A move to improve online security by Hilton Hotels’ Hilton HHonors loyalty program resulted in exposing customer information in all accounts to potential cybertheft, Krebs on Security reported on Monday (March 23).
The security hole, which has now been closed, would allow a thief to have loyalty points converted to cash in the form of prepaid debit cards, as well as see loyalty customers’ names, addresses, email addresses and the last four digits of any payment card on file. A thief could also do anything that a legitimately logged-in loyalty customer could do.
Ironically, the purpose of the special page containing the security hole was apparently to get customers to change their passwords from four-digit pins to more conventional passwords. Use of the PINs was blamed last year for a spike in Hilton loyalty account takeovers, in which customers logged in to find that thieves had cashed out or used their award points.
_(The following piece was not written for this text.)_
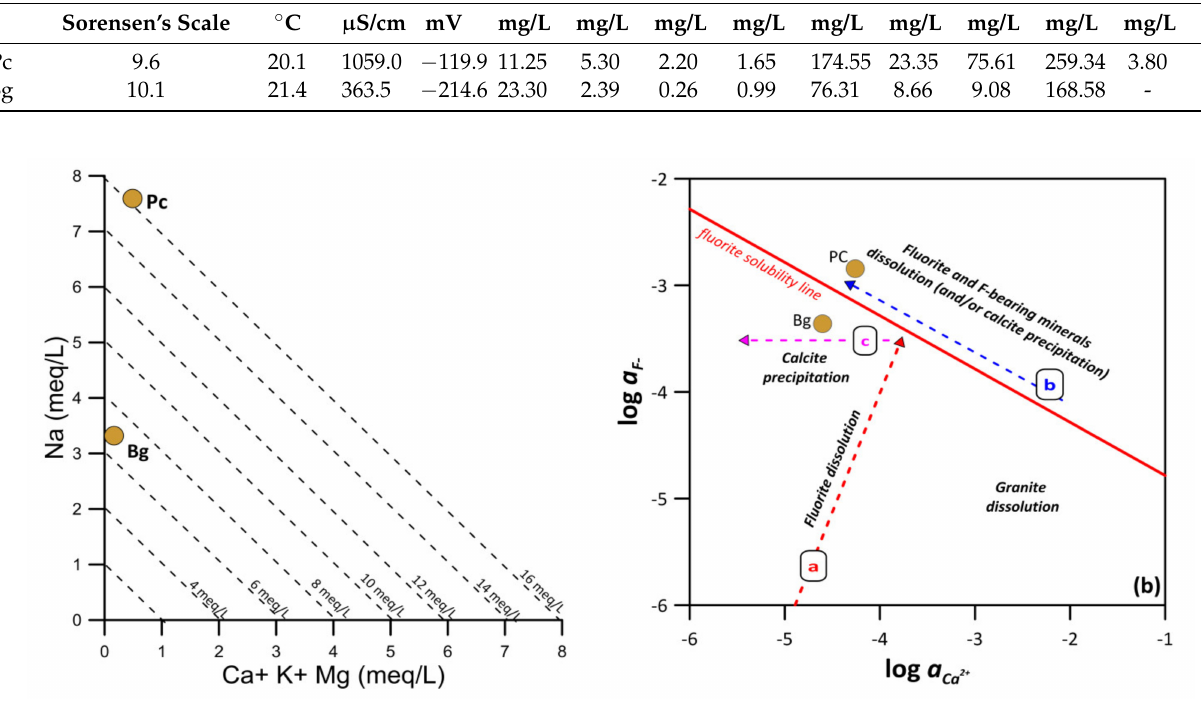
Figure 3. ( a ) Correlation diagram of Na vs. Ca + K + Mg for the studied samples, also reporting selected iso-salinity lines and ( b ) plot of activity of Ca vs. activity of F in which three geochemical pathways are reported, as well as the fluorite solubility line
Hilton HHonors Awards was offering 1,000 free awards points to customers who made the change voluntarily before April 1, when a password change will be mandatory for anyone logging in.
However, JB Snyder and Brandon Potter, two researchers from security firm Bancsec, discovered that once they had legitimately logged into a Hilton HHonors account, they could make minor changes to the site’s HTML content and then reload the page to hijack any other Hilton loyalty account if they knew the account number. They also discovered that the Hilton website’s PIN reset page would let them confirm whether any nine-digit number was a valid account number.
Hilton shut down the page within hours after being alerted to the problem by security reporter Brian Krebs, and later relaunched it with the problem fixed.
“Hilton Worldwide recently confirmed a vulnerability on a section of our Hilton HHonors website, and we took immediate action to remediate the vulnerability,” the hotel chain told Krebs in an emailed statement. “As always, we encourage Hilton HHonors members to review their accounts and update their online passwords regularly as a precaution. Hilton Worldwide takes information security very seriously and we are committed to safeguarding our guests’ personal information.”
Hilton didn’t say whether any customers reported having their accounts breached by thieves before the vulnerability was closed.